One reason Saul Alinsky fits so snugly into this demonic role is his name, which sounds both Jewish and foreign, like Trotsky. This might explain why Gingrich’s pitch worked in South Carolina but fell flat in Florida, where guys named Saul don’t seem all that scary.


Via the Other 98%, this historical analysis:


After “I’m not concerned about the very poor” I was planning to collect the various Mitt Romney gaffes, but Zoltan already did.

To be fairer to Mitt than President Obama’s critics typically are, the headlines Mitt makes are usually worse than what he was trying to say — even though what he meant was bad enough.

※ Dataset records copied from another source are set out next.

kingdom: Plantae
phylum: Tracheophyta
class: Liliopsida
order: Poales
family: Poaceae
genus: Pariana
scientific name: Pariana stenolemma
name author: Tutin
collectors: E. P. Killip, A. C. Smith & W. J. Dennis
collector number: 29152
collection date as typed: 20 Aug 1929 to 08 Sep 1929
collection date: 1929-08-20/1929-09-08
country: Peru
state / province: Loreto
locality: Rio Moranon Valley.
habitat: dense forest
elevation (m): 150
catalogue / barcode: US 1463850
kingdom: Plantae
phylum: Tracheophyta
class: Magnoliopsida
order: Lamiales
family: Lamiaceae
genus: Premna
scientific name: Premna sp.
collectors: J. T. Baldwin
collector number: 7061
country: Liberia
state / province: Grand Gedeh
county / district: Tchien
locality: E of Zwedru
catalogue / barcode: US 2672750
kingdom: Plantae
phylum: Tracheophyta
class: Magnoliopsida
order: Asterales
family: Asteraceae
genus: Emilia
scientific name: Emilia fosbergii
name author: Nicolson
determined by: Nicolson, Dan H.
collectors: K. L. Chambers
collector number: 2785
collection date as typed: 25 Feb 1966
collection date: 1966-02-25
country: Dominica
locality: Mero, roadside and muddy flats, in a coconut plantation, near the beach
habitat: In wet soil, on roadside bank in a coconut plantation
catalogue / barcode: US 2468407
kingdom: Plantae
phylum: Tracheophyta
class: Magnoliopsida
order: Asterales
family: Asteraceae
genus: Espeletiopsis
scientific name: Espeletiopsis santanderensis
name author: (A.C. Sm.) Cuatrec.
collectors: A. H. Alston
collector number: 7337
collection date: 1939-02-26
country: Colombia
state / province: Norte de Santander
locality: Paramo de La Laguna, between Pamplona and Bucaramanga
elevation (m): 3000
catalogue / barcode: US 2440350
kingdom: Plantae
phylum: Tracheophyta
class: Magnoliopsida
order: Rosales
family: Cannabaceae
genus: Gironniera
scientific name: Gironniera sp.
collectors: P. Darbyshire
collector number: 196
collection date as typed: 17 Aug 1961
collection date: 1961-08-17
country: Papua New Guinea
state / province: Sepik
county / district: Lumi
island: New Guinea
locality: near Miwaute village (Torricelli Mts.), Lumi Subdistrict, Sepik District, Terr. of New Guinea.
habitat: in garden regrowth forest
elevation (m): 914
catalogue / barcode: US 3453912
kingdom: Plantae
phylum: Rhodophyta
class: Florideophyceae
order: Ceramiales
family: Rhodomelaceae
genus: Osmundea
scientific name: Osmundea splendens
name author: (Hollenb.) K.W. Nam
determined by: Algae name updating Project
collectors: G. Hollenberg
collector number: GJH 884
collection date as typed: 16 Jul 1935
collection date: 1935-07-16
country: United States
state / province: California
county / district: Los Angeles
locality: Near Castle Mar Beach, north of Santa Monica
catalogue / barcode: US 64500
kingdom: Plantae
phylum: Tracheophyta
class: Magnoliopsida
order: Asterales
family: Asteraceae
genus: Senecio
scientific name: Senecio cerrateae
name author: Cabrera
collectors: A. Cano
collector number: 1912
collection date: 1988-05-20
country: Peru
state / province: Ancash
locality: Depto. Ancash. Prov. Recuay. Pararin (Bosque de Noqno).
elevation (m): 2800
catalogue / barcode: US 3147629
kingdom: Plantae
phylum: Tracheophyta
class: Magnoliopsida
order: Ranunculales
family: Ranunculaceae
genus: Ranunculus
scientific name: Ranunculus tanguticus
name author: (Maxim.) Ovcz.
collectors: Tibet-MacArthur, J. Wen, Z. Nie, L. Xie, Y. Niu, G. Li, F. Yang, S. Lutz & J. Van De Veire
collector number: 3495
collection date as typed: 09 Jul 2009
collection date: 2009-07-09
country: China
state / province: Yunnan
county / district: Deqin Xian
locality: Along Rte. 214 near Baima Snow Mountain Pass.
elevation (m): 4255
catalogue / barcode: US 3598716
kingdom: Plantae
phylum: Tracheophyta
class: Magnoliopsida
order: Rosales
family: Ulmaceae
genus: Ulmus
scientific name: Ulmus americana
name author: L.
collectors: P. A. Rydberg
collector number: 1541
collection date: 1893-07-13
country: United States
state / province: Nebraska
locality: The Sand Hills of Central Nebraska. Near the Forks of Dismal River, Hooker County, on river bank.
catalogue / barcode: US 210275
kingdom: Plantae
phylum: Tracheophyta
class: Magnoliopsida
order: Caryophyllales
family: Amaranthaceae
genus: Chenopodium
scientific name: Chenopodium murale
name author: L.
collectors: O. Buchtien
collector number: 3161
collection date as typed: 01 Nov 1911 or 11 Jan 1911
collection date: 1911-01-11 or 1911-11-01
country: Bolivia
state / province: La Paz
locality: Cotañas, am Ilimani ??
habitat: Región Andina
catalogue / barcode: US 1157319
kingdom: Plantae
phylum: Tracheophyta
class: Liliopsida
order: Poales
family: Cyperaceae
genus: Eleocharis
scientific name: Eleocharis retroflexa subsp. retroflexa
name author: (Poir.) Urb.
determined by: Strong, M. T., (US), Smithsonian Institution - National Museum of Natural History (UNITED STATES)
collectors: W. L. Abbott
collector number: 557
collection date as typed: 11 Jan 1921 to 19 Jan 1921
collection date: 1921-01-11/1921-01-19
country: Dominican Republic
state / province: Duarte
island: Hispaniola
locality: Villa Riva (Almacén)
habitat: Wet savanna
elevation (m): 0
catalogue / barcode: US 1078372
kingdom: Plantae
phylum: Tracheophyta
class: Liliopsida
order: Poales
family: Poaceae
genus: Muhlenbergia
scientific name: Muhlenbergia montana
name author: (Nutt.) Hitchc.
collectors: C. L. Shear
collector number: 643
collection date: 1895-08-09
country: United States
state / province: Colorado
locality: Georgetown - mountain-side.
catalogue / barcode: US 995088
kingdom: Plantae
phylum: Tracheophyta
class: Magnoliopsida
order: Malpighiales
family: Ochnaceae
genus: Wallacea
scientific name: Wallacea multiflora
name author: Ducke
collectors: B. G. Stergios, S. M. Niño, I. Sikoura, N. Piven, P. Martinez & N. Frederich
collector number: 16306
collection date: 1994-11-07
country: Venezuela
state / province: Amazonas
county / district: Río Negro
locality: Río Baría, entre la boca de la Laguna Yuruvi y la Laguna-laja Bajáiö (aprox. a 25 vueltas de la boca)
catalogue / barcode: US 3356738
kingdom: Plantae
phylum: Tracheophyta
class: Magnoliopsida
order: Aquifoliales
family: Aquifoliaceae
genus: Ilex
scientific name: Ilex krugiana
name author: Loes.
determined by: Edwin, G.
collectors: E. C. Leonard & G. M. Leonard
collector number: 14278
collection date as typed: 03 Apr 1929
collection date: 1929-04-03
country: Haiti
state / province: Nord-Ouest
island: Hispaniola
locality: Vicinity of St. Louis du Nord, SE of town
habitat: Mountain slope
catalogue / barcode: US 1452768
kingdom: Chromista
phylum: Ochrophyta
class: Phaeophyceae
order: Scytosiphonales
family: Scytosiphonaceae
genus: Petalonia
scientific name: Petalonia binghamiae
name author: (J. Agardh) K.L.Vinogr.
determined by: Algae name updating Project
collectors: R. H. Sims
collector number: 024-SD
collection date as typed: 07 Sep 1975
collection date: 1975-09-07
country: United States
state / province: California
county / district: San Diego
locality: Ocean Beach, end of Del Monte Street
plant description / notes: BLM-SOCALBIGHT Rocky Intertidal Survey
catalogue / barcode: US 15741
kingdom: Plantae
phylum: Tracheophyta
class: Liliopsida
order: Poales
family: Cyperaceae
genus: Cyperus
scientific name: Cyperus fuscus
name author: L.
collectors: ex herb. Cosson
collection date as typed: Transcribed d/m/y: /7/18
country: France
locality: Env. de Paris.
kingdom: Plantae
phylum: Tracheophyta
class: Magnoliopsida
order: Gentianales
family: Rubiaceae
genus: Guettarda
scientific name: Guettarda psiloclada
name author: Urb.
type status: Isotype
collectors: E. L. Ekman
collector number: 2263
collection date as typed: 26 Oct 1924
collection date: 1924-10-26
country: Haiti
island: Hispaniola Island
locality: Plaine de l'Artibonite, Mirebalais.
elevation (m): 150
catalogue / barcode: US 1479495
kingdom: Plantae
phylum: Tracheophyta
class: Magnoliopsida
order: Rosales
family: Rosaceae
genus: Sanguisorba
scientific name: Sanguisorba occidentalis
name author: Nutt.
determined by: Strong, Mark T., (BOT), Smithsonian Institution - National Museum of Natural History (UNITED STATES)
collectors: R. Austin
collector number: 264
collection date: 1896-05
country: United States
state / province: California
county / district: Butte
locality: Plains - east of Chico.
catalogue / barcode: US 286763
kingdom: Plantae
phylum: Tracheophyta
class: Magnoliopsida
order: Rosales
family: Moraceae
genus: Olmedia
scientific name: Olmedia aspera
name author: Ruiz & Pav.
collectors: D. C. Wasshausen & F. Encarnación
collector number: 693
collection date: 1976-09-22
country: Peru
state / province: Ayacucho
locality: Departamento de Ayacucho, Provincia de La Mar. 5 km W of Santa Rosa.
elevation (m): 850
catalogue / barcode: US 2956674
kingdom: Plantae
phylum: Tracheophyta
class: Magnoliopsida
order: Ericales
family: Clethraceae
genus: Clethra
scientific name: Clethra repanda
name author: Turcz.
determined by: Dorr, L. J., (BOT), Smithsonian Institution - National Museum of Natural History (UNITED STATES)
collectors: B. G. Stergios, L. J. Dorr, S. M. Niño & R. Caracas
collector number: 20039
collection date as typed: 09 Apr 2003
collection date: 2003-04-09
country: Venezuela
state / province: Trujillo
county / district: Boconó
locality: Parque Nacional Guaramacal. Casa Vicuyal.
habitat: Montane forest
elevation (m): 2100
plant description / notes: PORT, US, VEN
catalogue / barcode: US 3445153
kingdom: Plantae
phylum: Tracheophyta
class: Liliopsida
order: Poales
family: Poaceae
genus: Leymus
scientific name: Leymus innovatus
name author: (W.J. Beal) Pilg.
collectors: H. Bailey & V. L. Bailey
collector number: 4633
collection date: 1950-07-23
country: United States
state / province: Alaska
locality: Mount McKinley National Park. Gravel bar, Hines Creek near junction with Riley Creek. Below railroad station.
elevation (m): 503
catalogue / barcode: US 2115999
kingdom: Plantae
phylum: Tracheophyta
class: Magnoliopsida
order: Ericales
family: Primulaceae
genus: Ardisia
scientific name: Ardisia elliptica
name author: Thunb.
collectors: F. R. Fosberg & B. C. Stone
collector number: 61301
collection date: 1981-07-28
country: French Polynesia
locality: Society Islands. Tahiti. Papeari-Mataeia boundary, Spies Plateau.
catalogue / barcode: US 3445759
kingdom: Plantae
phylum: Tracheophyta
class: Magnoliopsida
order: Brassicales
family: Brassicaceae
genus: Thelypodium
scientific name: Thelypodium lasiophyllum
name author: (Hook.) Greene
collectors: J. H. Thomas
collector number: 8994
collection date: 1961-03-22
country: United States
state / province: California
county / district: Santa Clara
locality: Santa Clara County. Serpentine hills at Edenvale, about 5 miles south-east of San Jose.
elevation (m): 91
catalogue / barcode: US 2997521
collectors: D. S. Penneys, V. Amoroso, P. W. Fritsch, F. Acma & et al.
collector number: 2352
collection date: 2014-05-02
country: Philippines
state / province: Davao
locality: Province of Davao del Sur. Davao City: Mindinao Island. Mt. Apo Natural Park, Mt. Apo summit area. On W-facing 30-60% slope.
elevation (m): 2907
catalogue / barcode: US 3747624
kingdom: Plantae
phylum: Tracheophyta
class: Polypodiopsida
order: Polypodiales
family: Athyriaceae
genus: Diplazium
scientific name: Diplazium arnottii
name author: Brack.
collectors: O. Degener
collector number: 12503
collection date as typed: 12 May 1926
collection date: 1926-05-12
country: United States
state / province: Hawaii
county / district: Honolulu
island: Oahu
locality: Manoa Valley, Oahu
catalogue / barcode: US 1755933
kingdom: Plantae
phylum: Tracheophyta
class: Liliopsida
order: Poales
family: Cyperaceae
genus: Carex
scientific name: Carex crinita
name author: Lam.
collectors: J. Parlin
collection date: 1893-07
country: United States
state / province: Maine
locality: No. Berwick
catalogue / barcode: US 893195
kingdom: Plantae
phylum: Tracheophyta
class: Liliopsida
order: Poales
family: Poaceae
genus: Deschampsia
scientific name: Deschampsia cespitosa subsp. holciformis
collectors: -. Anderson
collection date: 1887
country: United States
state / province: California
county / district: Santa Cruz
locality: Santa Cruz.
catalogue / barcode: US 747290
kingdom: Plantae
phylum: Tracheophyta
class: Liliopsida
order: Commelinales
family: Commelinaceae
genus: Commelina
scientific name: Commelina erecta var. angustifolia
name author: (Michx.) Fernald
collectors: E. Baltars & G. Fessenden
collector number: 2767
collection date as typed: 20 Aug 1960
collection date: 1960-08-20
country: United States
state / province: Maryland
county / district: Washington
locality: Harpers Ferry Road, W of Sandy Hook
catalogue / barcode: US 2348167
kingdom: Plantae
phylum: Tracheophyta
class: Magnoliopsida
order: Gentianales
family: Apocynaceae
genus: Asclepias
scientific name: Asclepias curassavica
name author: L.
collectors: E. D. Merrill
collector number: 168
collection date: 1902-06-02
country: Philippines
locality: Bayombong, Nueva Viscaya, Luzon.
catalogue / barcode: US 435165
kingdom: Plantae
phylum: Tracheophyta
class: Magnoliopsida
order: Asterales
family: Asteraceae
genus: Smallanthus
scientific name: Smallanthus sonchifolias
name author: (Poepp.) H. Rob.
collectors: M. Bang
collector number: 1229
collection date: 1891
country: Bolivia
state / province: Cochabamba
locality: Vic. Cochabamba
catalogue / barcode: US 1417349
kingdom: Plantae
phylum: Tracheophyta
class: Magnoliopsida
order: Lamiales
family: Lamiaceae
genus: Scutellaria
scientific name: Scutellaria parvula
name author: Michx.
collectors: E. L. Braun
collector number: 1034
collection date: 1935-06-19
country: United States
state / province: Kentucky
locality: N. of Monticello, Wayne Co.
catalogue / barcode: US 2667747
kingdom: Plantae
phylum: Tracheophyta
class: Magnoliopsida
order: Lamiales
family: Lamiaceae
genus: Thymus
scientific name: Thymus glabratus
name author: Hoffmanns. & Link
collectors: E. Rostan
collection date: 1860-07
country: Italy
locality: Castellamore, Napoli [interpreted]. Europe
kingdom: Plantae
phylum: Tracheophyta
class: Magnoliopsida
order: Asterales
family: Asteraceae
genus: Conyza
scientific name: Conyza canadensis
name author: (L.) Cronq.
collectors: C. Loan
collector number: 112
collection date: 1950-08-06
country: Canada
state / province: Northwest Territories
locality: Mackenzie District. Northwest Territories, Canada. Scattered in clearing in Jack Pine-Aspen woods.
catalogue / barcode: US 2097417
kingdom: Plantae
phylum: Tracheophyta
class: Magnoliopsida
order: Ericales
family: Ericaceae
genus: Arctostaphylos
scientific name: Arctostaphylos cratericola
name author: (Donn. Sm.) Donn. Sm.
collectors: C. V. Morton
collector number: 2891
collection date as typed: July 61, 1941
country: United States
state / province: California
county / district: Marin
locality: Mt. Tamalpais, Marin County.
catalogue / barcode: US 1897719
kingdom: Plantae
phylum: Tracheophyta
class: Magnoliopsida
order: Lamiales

  • Corporations are people, my friend” had nothing to do with corporate personhood. He was just claiming that corporate profits ultimately get distributed to people. The fact that it’s mainly to rich people like himself isn’t a problem for Mitt, and even with that proviso I’m not convinced. Apple is sitting on $100 billion, for example, and doesn’t seem to be in any hurry to either distribute it.
  • I like being able to fire people” was about being able to change health insurance companies rather than being stuck in government monopoly. A fair point, except that (1) Like RomneyCare, ObamaCare isn’t organized as a government monopoly. Most people will continue to choose among private insurance plans. (2) Would Mitt raise a finger to stop health insurance companies merging into a private monopoly? (3) Saying “fire people” with a smile indicates that Mitt identifies mainly with the powerful.
  • I’m not concerned about the very poor” was a clumsy way of repeating Gingrich’s food stamps vs. paychecks point: the lazy poor get enough government help already. Either guy would be more convincing if his policies didn’t sum up to cutting taxes for the rich and cutting benefits for the poor. And I’m still waiting for anybody to explain why supply-side economics didn’t create jobs during the eight years when Bush tried it. I like Joan Walsh’s response: “The safety net is not a hammock.”

On the other hand, commenting on all discussions of inequality with “I think it’s about envy” is just as bad in context as you would have imagined from the headline.


Fox News really shouldn’t mess with the Muppets.


Atlantic’s Elizabeth Wurtzel makes it into this week’s short notes on the strength of good writing. As an unmarried person who seems wistful but not very hopeful about marriage, Wurtzel sees Newt Gingrich’s marital history as an island of reality in the plastic world of too-perfect political marriages.

Marriage is like Churchill’s description of democracy: the worst relationship, except for all the others. Men hate monogamy, women are pretty wayward too, being alone is absolutely awful, no one can imagine spending the rest of their lives trying to decide how to spend Saturday night after about age 36, kids seem logical, no one will love us when we’re old, we all need reunion dates, and of course, 50 years down the road, even discounting the ten or so years (hopefully not in tandem, but maybe) that were awful and that we spent making and canceling an appointment with a family lawyer almost every day at times, looking back, we had a life, and it meant something. Even though…. Even though there was a lot of even though. From the outside that looks like a happy marriage, and even happiness.


Onion News Network reports the heart-breaking story of Caitlin, a “brain dead” adolescent. Completely unresponsive to her parents, she could do little more than roll her eyes and type texts into her phone. While making the difficult decision to euthanize her, her mother says, “We just keep reminding ourselves that the real Caitlin is already gone.”


Who really writes your laws? When a Florida representative proposed a bill written by the corporate-sponsored American Legislative Exchange Council, she forgot to remove the ALEC mission statement.


If government can force abortion-seeking women to get an unnecessary ultrasound, why can’t it force men seeking Viagra to get a rectal exam?